Monday, 26 June 2017

THE BIRD WITH THE CRYSTAL PLUMAGE - Review By Greg Klymkiw - Argento Debut on Arrow

The birth of a horror master, and it was a good birth.

The Bird With the Crystal Plumage (1970)
Dir. Dario Argento
Starring: Tony Musante, Suzy Kendall, Enrico Maria Salerno, Eva Renzi, Reggie Nalder

Review By Greg Klymkiw

Why do beautiful women insist upon walking home alone at night, especially when the city's been plagued by a serial killer targeting beautiful women walking home alone at night? Well, in the movies, the answer is simple. So we get to watch a potential victim furtively step into occasional pockets of light, surrounded mostly by pitch-black shadows whilst being spied upon and followed by a butcher-knife-wielding psychopath adorned in black leather and an oh-so-stylish wide-brimmed hat until eventually, she's followed home and then, once resting easy in her see-through nightie, the whack-job stalker enters her boudoir and exacts some vicious handiwork.

Why, you ask?

That's why!

And so it is that the entire aforementioned stalk-and-slash sequence is accompanied by the following bon bons:

- a creepy Ennio Morricone score that veers from off-kilter nursery-rhyme tones to discordant jazz riffs;

- the sumptuously scintillating incandesce of cinematographer Vittorio Storaro and;

- in his debut feature as a director, the gloriously fetishistic mise-en-scène of Dario (Suspiria) Argento.

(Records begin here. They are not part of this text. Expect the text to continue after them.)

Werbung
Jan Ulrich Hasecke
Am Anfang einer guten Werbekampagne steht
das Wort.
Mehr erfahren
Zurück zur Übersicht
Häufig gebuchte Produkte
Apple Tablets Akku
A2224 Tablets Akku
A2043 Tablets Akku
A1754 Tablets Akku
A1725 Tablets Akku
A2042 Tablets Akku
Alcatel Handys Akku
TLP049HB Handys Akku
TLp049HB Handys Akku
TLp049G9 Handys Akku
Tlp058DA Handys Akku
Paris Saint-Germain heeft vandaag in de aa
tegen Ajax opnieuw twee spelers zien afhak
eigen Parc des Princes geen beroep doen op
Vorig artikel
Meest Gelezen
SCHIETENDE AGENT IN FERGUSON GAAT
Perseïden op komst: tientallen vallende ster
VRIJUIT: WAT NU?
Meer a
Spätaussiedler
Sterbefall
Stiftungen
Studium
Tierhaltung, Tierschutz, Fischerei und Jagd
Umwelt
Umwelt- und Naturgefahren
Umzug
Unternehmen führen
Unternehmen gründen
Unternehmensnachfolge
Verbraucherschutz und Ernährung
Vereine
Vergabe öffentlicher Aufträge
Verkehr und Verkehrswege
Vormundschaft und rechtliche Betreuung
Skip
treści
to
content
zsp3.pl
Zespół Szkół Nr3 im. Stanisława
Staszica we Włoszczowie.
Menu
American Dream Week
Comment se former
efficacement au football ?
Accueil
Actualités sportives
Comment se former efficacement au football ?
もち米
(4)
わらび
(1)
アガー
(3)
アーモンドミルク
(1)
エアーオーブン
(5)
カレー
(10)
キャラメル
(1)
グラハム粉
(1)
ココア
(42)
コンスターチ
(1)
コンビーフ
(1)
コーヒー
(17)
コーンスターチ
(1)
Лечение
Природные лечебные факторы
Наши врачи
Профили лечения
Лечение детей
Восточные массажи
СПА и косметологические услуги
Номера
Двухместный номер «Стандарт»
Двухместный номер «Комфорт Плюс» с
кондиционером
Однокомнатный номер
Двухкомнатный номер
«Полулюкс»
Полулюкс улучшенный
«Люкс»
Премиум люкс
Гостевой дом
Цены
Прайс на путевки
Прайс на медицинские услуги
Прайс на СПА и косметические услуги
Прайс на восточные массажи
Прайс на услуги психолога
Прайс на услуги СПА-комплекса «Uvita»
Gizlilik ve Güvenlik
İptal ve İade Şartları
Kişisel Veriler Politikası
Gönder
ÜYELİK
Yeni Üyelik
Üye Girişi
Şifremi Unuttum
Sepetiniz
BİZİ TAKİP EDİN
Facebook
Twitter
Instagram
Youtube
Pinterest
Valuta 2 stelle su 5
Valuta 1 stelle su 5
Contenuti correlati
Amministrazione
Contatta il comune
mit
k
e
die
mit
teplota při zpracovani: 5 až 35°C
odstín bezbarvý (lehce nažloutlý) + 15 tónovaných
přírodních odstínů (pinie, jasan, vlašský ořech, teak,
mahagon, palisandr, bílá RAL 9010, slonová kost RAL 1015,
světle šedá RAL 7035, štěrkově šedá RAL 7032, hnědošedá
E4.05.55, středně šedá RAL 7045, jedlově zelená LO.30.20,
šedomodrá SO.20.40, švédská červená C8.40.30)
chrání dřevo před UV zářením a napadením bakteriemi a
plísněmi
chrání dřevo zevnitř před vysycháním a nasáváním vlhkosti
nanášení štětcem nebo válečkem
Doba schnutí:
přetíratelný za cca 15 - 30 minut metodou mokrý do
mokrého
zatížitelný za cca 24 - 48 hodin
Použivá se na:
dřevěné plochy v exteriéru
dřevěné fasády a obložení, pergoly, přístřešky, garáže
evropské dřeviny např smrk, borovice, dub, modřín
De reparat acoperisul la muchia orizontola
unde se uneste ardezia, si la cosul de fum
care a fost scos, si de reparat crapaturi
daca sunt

Add to all of this, a gorgeous smash cut from the first appearance of the killer to an extreme closeup of the insides of the victim's moist screaming maw as the camera then pulls out of its intimate perch, the lens like some penis withdrawing from a delectable orifice of penetration.

Oh yes, we are most definitely in Argento Land!

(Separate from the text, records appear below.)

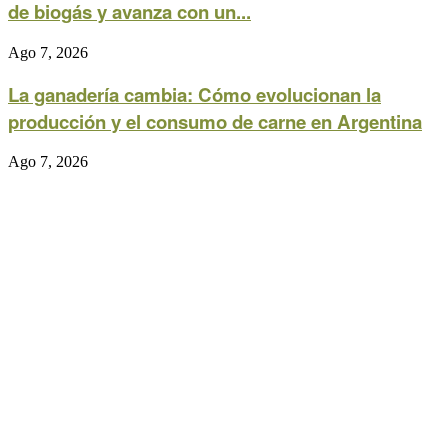
de biogás y avanza con un...
Ago 7, 2026
La ganadería cambia: Cómo evolucionan la
producción y el consumo de carne en Argentina
Ago 7, 2026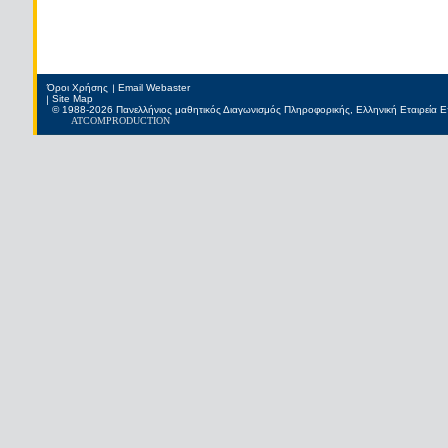
Όροι Χρήσης
Email Webaster
Site Map
© 1988-2026 Πανελλήνιος μαθητικός Διαγωνισμός Πληροφορικής, Ελληνική Εταιρεία
ATCOM
PRODUCTION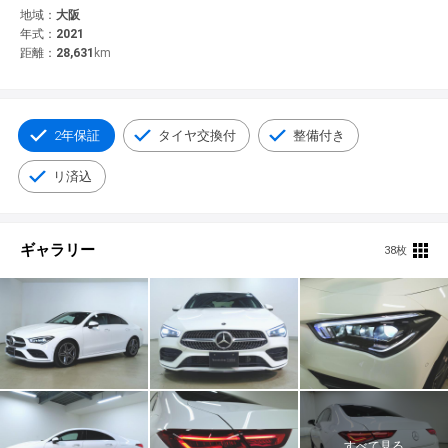
© 2021 YANASE & CO.,LTD. ALL RIGHTS RESERVED.
地域：
大阪
年式：
2021
新車情報
距離：
28,631
km
2年保証
タイヤ交換付
整備付き
リ済込
ギャラリー
38枚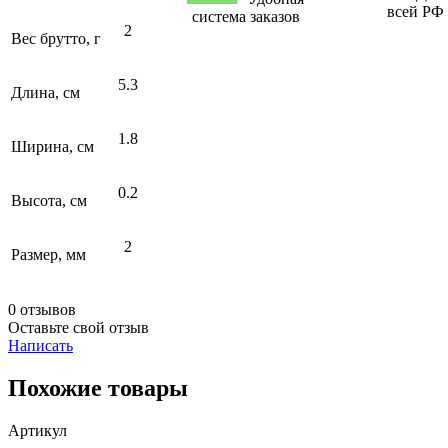
всей РФ
система заказов
2
Вес брутто, г
5.3
Длина, см
1.8
Ширина, см
0.2
Высота, см
2
Размер, мм
0 отзывов
Оставьте свой отзыв
Написать
Похожие товары
Артикул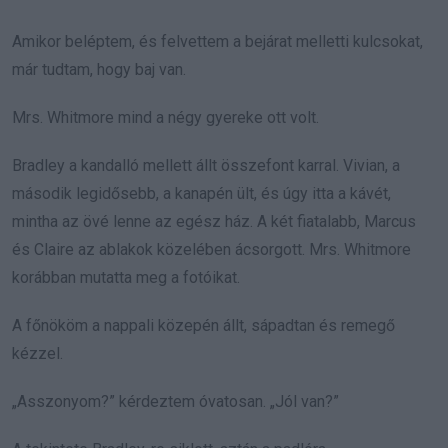
Amikor beléptem, és felvettem a bejárat melletti kulcsokat,
már tudtam, hogy baj van.
Mrs. Whitmore mind a négy gyereke ott volt.
Bradley a kandalló mellett állt összefont karral. Vivian, a
második legidősebb, a kanapén ült, és úgy itta a kávét,
mintha az övé lenne az egész ház. A két fiatalabb, Marcus
és Claire az ablakok közelében ácsorgott. Mrs. Whitmore
korábban mutatta meg a fotóikat.
A főnököm a nappali közepén állt, sápadtan és remegő
kézzel.
„Asszonyom?” kérdeztem óvatosan. „Jól van?”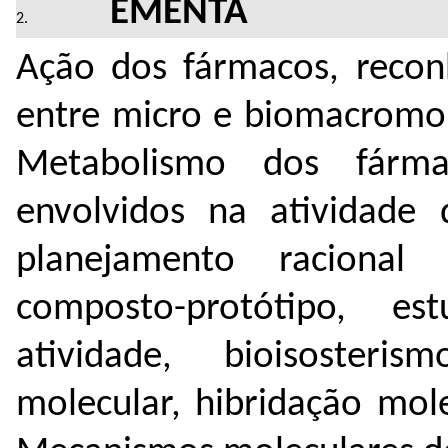
EMENTA
Ação dos fármacos, recon
entre micro e biomacromol
Metabolismo dos fármac
envolvidos na atividade 
planejamento racional
composto-protótipo, es
atividade, bioisosterism
molecular, hibridação mol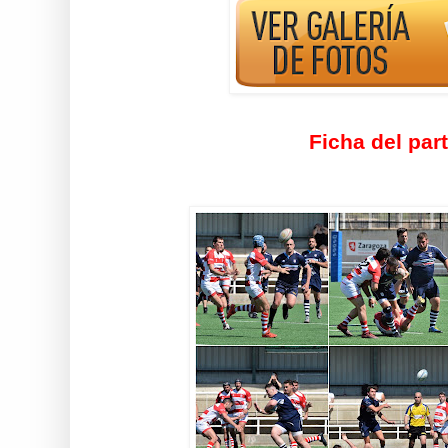
Ficha del par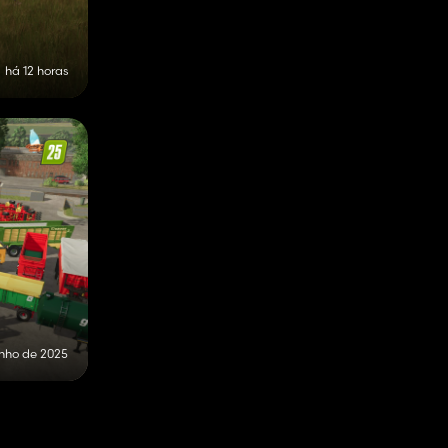
há 12 horas
unho de 2025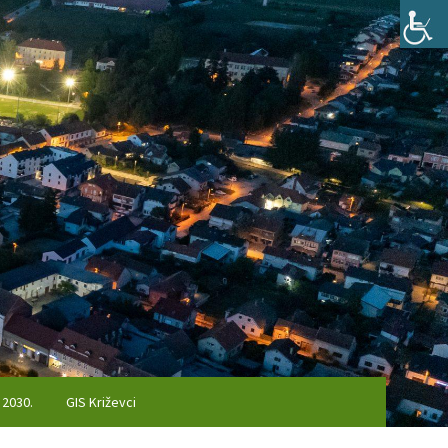
 2030.
GIS Križevci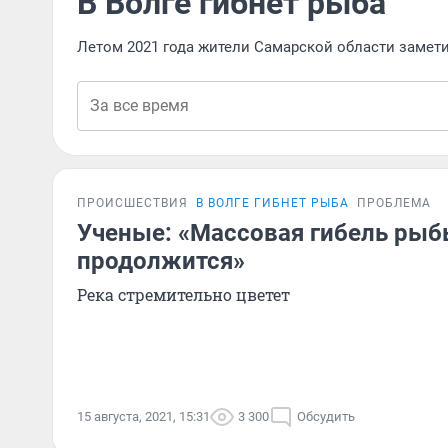
В Волге гибнет рыба
Летом 2021 года жители Самарской области замети
ПРОИСШЕСТВИЯ
В ВОЛГЕ ГИБНЕТ РЫБА
ПРОБЛЕМА
Ученые: «Массовая гибель рыб
продолжится»
Река стремительно цветет
15 августа, 2021, 15:31
3 300
Обсудить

The Bird With The Crystal Plumage is a first-rate giallo classic of the highest order and though it's a bit light on Argento's later trademark cerebral qualities in favour of more standard mystery thriller tropes, there's plenty of dazzling visual nuttiness on display to signal the arrival of one of horror cinema's true masters. (And, there are plenty of fetishistic Argento closeups of the psycho's black-leather-gloved hands, cradling steely implements of death and performing divinely appetizing acts of violence.)

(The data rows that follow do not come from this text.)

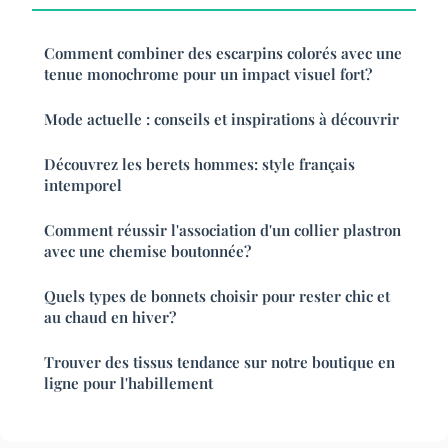
Comment combiner des escarpins colorés avec une
tenue monochrome pour un impact visuel fort?
Mode actuelle : conseils et inspirations à découvrir
Découvrez les berets hommes: style français
intemporel
Comment réussir l'association d'un collier plastron
avec une chemise boutonnée?
Quels types de bonnets choisir pour rester chic et
au chaud en hiver?
Trouver des tissus tendance sur notre boutique en
ligne pour l'habillement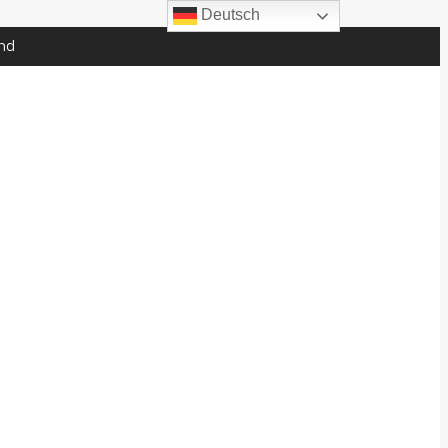
Deutsch
nd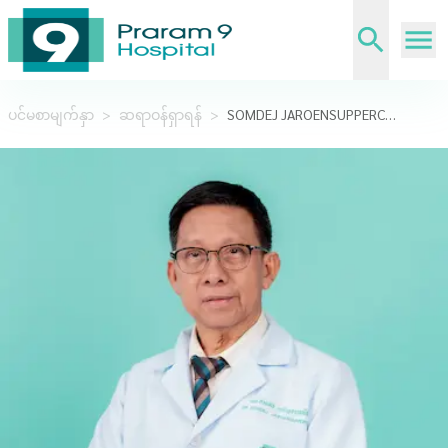
ပင်မစာမျက်နှာ
>
ဆရာဝန်ရှာရန်
>
SOMDEJ JAROENSUPPERCH, M.D.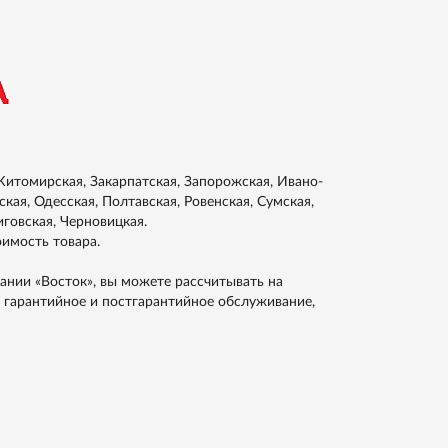
итомирская, Закарпатская, Запорожская, Ивано-
кая, Одесская, Полтавская, Ровенская, Сумская,
иговская, Черновицкая.
оимость товара.
ании «Восток», вы можете рассчитывать на
 гарантийное и постгарантийное обслуживание,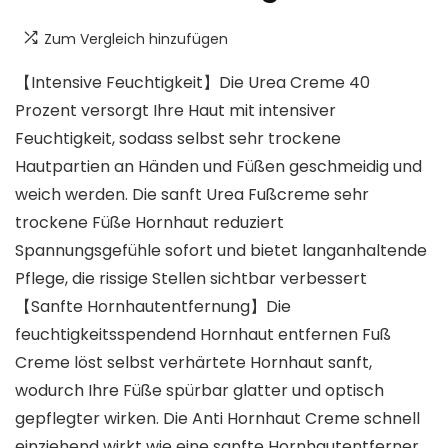
Zum Vergleich hinzufügen
【Intensive Feuchtigkeit】Die Urea Creme 40
Prozent versorgt Ihre Haut mit intensiver
Feuchtigkeit, sodass selbst sehr trockene
Hautpartien an Händen und Füßen geschmeidig und
weich werden. Die sanft Urea Fußcreme sehr
trockene Füße Hornhaut reduziert
Spannungsgefühle sofort und bietet langanhaltende
Pflege, die rissige Stellen sichtbar verbessert
【Sanfte Hornhautentfernung】Die
feuchtigkeitsspendend Hornhaut entfernen Fuß
Creme löst selbst verhärtete Hornhaut sanft,
wodurch Ihre Füße spürbar glatter und optisch
gepflegter wirken. Die Anti Hornhaut Creme schnell
einziehend wirkt wie eine sanfte Hornhautentferner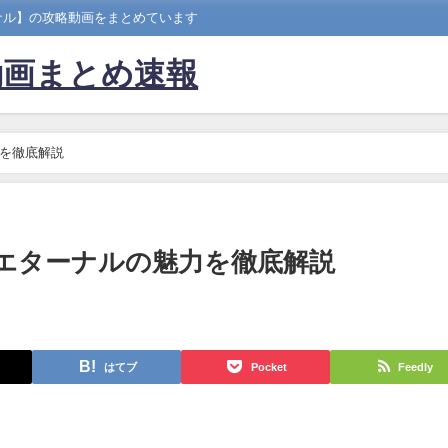
ナル】の攻略動画をまとめています
動画まとめ速報
を徹底解説
エターナルの魅力を徹底解説
はてブ
Pocket
Feedly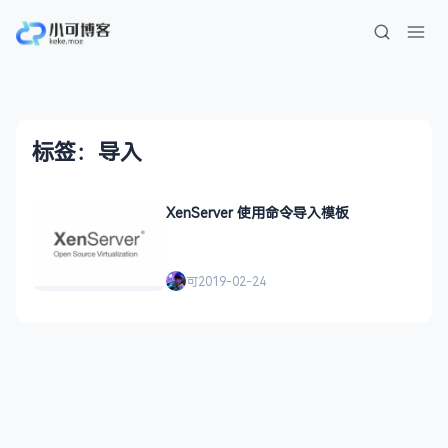
标签：导入
XenServer 使用命令导入模板
可
2019-02-24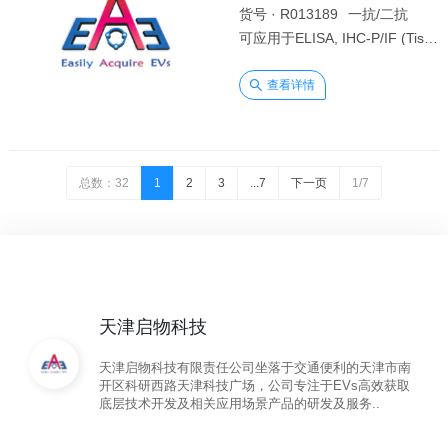
货号 · R013189
一抗/二抗
规格 ·
可应用于ELISA, IHC-P/IF (Tissue-P), WB。（种属反应性：Mouse）
查看详情
总数：32
1
2
3
...7
下一页
1/7
天津启物科技
天津启物科技有限责任公司坐落于交通便利的天津市南
开区科研西路天津科技广场，公司专注于EVs高效获取
底层技术开发及相关应用场景产品的研发及服务..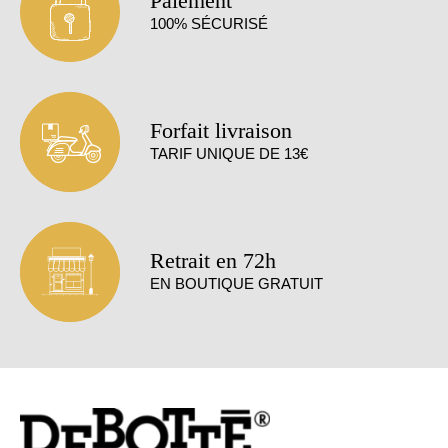
Paiement
100% SÉCURISÉ
Forfait livraison
TARIF UNIQUE DE 13€
Retrait en 72h
EN BOUTIQUE GRATUIT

Loosely based, and oddly uncredited, upon "The Screaming Mimi", a lurid 1949 pulp novel by Fredric Brown, Argento's screenplay details the adventures of American writer Sam Dalmas (Tony Musante) who's been residing in Rome with his gorgeous squeeze Julia (Suzy Kendall). When he witnesses the attempted murder of Monica (Eva Renzi), a beautiful (naturally) redheaded art gallery employee, homicide detective Morosini (Enrico Maria Salerno) scoops Sam's passport, preventing him from leaving the country, not because he suspects any nefarious activities, but because he's convinced our hero might hold a key to the investigation, buried (of course) in his psyche. For his part, Sam's having some troubles in the manly-performance department and thinks he'll be able to get "it" back up again if the murders can be solved. Needless to say, he begins to play detective all on his lonesome. Conveniently, for the film, this places both him and his dazzlingly gorgeous girlfriend in peril.

These are characteristically delightful giallo twists and turns, all served-up marvellously by the tasty side-dishes of Argento's baroque crazy-ass styling. The suspense set pieces are genuinely scary and the whole affair not only signals what was eventually to come from the great auteur, but works perfectly well as a dazzling, horror thriller all on its own. The absurdity of the narrative doesn't disappoint and even offers up some wonderful red-herrings to spice up a few surprising revelations that most of us should see coming from a mile away. (And even if you do, you won't quite spot them coming exactly the way they do.)

Any movie with Reggie Nalder is worth its weight in gold.

As a tasty side note, any film that features the magnificent character actor Reggie Nalder as a yellow-jacket-adorned hired killer who disappears within a convention of former prize-fighters after a scary stalk-and-chase sequence, is almost, in and of itself, worth the price of admission.

Luckily, the movie itself has a lot more to offer.

My first taste of The Bird With The Crystal Plumage was on film during a dusk-to-dawn show at a drive-in movie theatre in the late 70s and my memories were fond enough of the picture that I was eventually disappointed and disgusted by the poor video transfer I eventually caught up with on VHS in the 80s.

Now, my life is complete

The Arrow Films Blu-Ray deluxe edition not only serves up a lovely 4K digital restoration, but comes complete with a bevy of superb extra features including a Gold Standard audio commentary from Troy Howarth who jams his sprightly presentation with everything you always wanted to know about the making of this film, and then some - his delightful delineation of every arcane piece of Italian giallo lore is a genre geek's wet dream. It's really a pleasure to listen to someone who knows his shit and displays his "wares" with intelligence and passion.

THE FILM CORNER RATING:
**** 4-Stars (for the film)
***** 5-Stars for the Arrow Films Blu-Ray.